Confidentiality Clubs: Why Parties’ Presence is Imperative in Indian SEP Case Proceedings?
Sripada Yashwant Prasad
Confidentiality Clubs (‘Clubs’) have found their way into litigation in India including in big-ticket Standard Essential Patent (‘SEP’) suits. These Clubs facilitate access to confidential documents that is restricted to a close-knit group namely, advocates and external experts. They generally exclude parties to the suit and are governed by the Delhi High Court (Original Side) Rules, 2018 as notified here. This post highlights that the Clubs functioning to the exclusion of parties per se guarantee no efficacious remedy. To this end, it suggests that parties’ presence is warranted, particularly in SEP suits.

▶ [DATA TO PROCESS]:
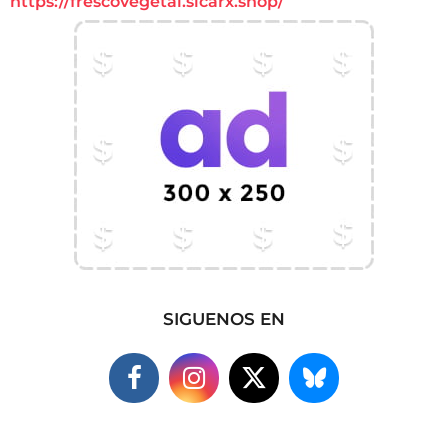
https://frescovegetal.sicarx.shop/
SIGUENOS EN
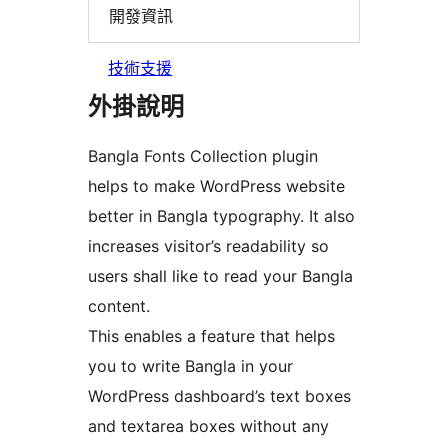
開發資訊
技術支援
外掛說明
Bangla Fonts Collection plugin
helps to make WordPress website
better in Bangla typography. It also
increases visitor’s readability so
users shall like to read your Bangla
content.
This enables a feature that helps
you to write Bangla in your
WordPress dashboard’s text boxes
and textarea boxes without any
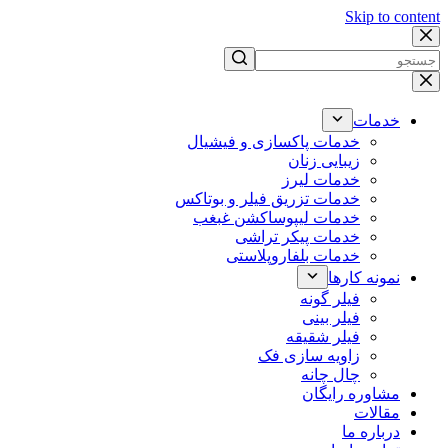
Skip to content
No
results
خدمات
خدمات پاکسازی و فیشیال
زیبایی زنان
خدمات لیرز
خدمات تزریق فیلر و بوتاکس
خدمات لیپوساکشن غبغب
خدمات پیکر تراشی
خدمات بلفاروپلاستی
نمونه کارها
فیلر گونه
فیلر بینی
فیلر شقیقه
زاویه سازی فک
چال چانه
مشاوره رایگان
مقالات
درباره ما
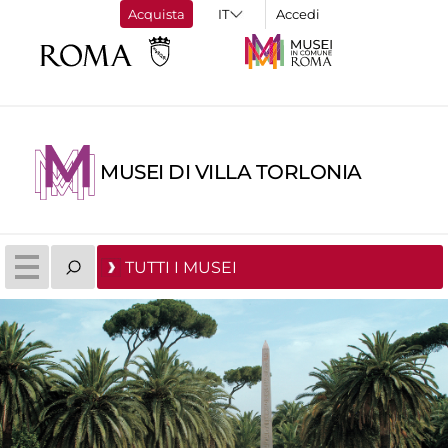
Acquista
Accedi
MUSEI DI VILLA TORLONIA
TUTTI I MUSEI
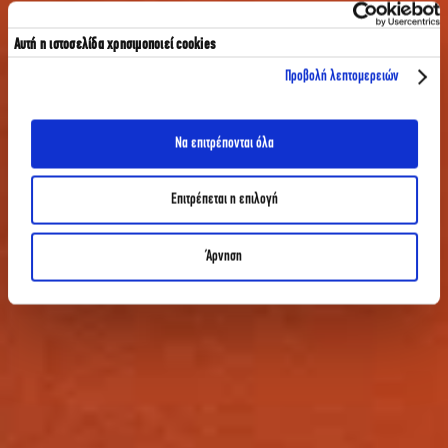
Αυτή η ιστοσελίδα χρησιμοποιεί cookies
Προβολή λεπτομερειών
Να επιτρέπονται όλα
Επιτρέπεται η επιλογή
Άρνηση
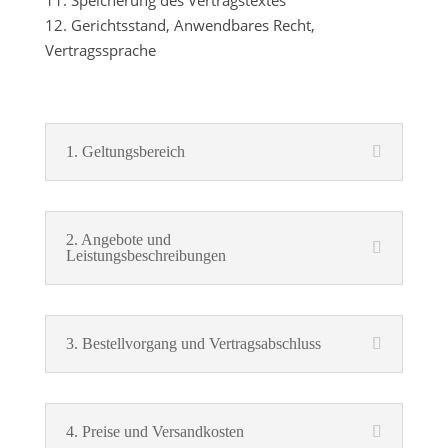
11. Speicherung des Vertragstextes
12. Gerichtsstand, Anwendbares Recht,
Vertragssprache
1. Geltungsbereich
2. Angebote und
Leistungsbeschreibungen
3. Bestellvorgang und Vertragsabschluss
4. Preise und Versandkosten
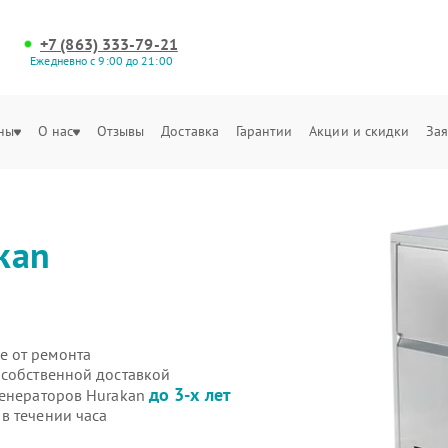
+7 (863) 333-79-21
Ежедневно с 9:00 до 21:00
ны
О нас
Отзывы
Доставка
Гарантии
Акции и скидки
Зая
kan
е от ремонта
 собственной доставкой
до 3-х лет
генераторов Hurakan
в течении часа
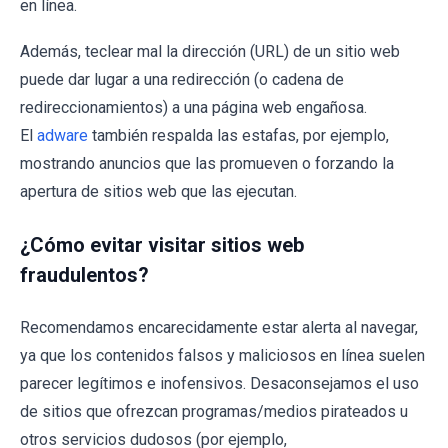
en línea.
Además, teclear mal la dirección (URL) de un sitio web
puede dar lugar a una redirección (o cadena de
redireccionamientos) a una página web engañosa.
El
adware
también respalda las estafas, por ejemplo,
mostrando anuncios que las promueven o forzando la
apertura de sitios web que las ejecutan.
¿Cómo evitar visitar sitios web
fraudulentos?
Recomendamos encarecidamente estar alerta al navegar,
ya que los contenidos falsos y maliciosos en línea suelen
parecer legítimos e inofensivos. Desaconsejamos el uso
de sitios que ofrezcan programas/medios pirateados u
otros servicios dudosos (por ejemplo,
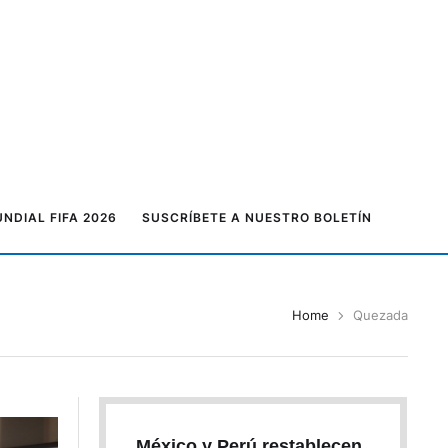
NDIAL FIFA 2026
SUSCRÍBETE A NUESTRO BOLETÍN
Home
Quezada
México y Perú restablecen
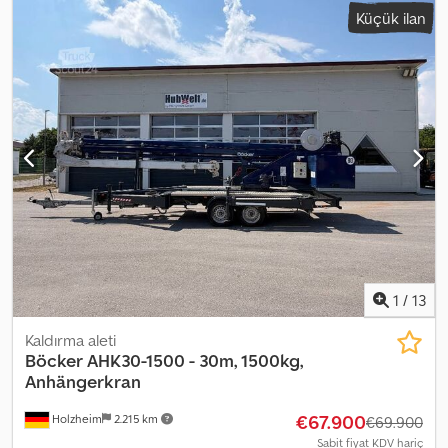
ölçüsü: 10.00-20 Boş ağırlık: 22.000 kg Codsyxynrjpfx Aczsrf
Küçük ilan
Boyutlar (U x G x Y): 1000 x 250 x 312 cm
1
/
13
Kaldırma aleti
Böcker
AHK30-1500 - 30m, 1500kg,
Anhängerkran
€67.900
Holzheim
2.215 km
€69.900
Sabit fiyat KDV hariç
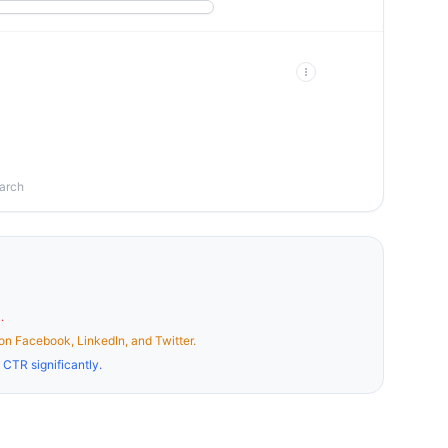
earch
.
on Facebook, LinkedIn, and Twitter.
CTR significantly.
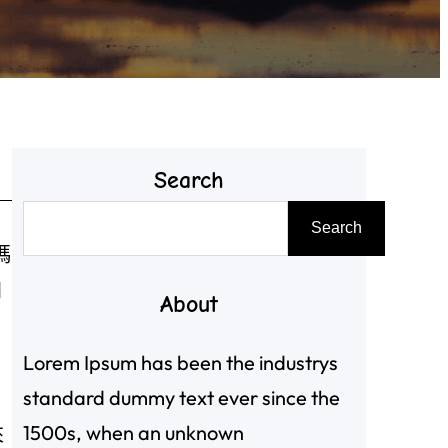
Search
搜
Search
尋
瑪
加
About
Lorem Ipsum has been the industrys
standard dummy text ever since the
1500s, when an unknown
來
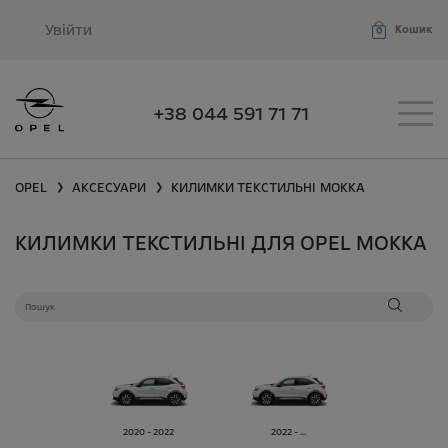
Увійти
Кошик
0
+38 044 591 71 71
OPEL
АКСЕСУАРИ
КИЛИМКИ ТЕКСТИЛЬНІ
MOKKA
❯
❯
КИЛИМКИ ТЕКСТИЛЬНІ ДЛЯ OPEL MOKKA
2020 - 2022
2022 - ...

▶ [QUESTIONS TO ANSWER]:
• A. Answer the following from the passage on Confidentiality Clubs:
(i) To which group is access to confidential documents through the Clubs restricted?
(ii) Which rules govern the Clubs?
(iii) In which suits does the post say parties' presence is particularly warranted?
• B. State how many lines of the records contain the word "WordPress". Give only the number.

▶ [YOUR RESPONSES]:
• A.
(i) Advocates and external experts.
(ii) The Delhi High Court (Original Side) Rules, 2018.
(iii) Standard Essential Patent (SEP) suits.

• B. 2